P2X7 receptor regulates sympathoexcitatory response in myocardial infarction rats via NF-κB and MAPK pathways.

Previous studies have provided evidence for the regulatory effect of P2X7 receptor (P2X7R) on cardiovascular activities. Our study focused on exploring the function and fundamental mechanism of microglial P2X7R in controlling sympathoexcitatory response using rats with acute myocardial infarction (AMI). Coronary artery ligation was used in rats to cause AMI. And before that, rats were administrated with P2X7R siRNA that targeted P2X7R mRNA into paraventricular nucleus (PVN) or BBG (Brilliant Blue G, a P2X7 receptor antagonist). Increased expression levels of P2X7R and adenosine triphosphate (ATP) were observed in the hypothalamic PVN of AMI rats. Moreover, the knockdown of P2X7R expression by P2X7-siRNA or suppression of P2X7 receptor by BBG attenuated the elevation of both vasopressin and oxytocin levels in the PVNs of AMI rats. There was also a decrease in renal sympathetic nerve activity (RSNA) by P2X7-siRNA and BBG. Besides, inflammation was alleviated by P2X7-siRNA and BBG through suppressing pro-inflammatory cytokines IL-1β and IL-6 in PVN of AMI rats.
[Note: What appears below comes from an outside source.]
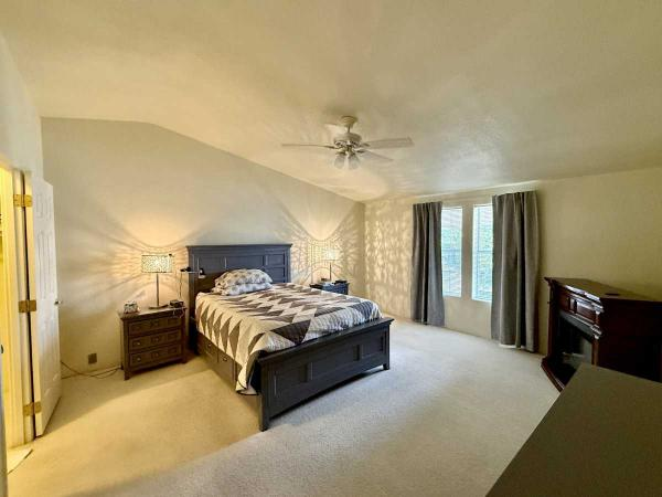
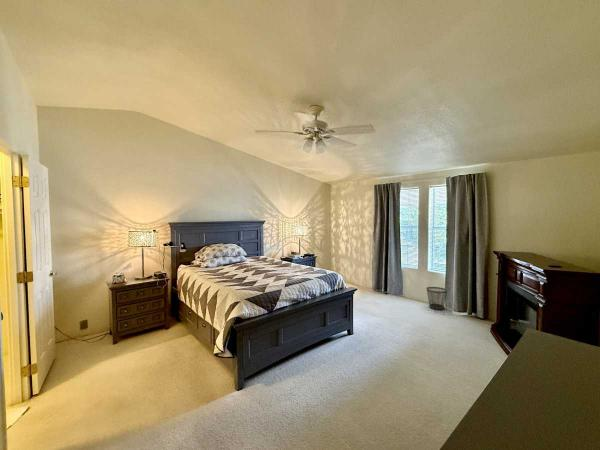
+ wastebasket [426,286,448,311]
Furthermore, blockade of P2X7R moderated the process of cardiac remodeling. This was achieved due to the regulatory effect of P2X7R on sympathoexcitatory response by influencing NF-κB and mitogen-activated protein kinase (MAPK) signaling. These findings suggest that P2X7R can act as a new regulator of sympathoexcitatory response via NF-κB and MAPK signaling pathways in AMI rats.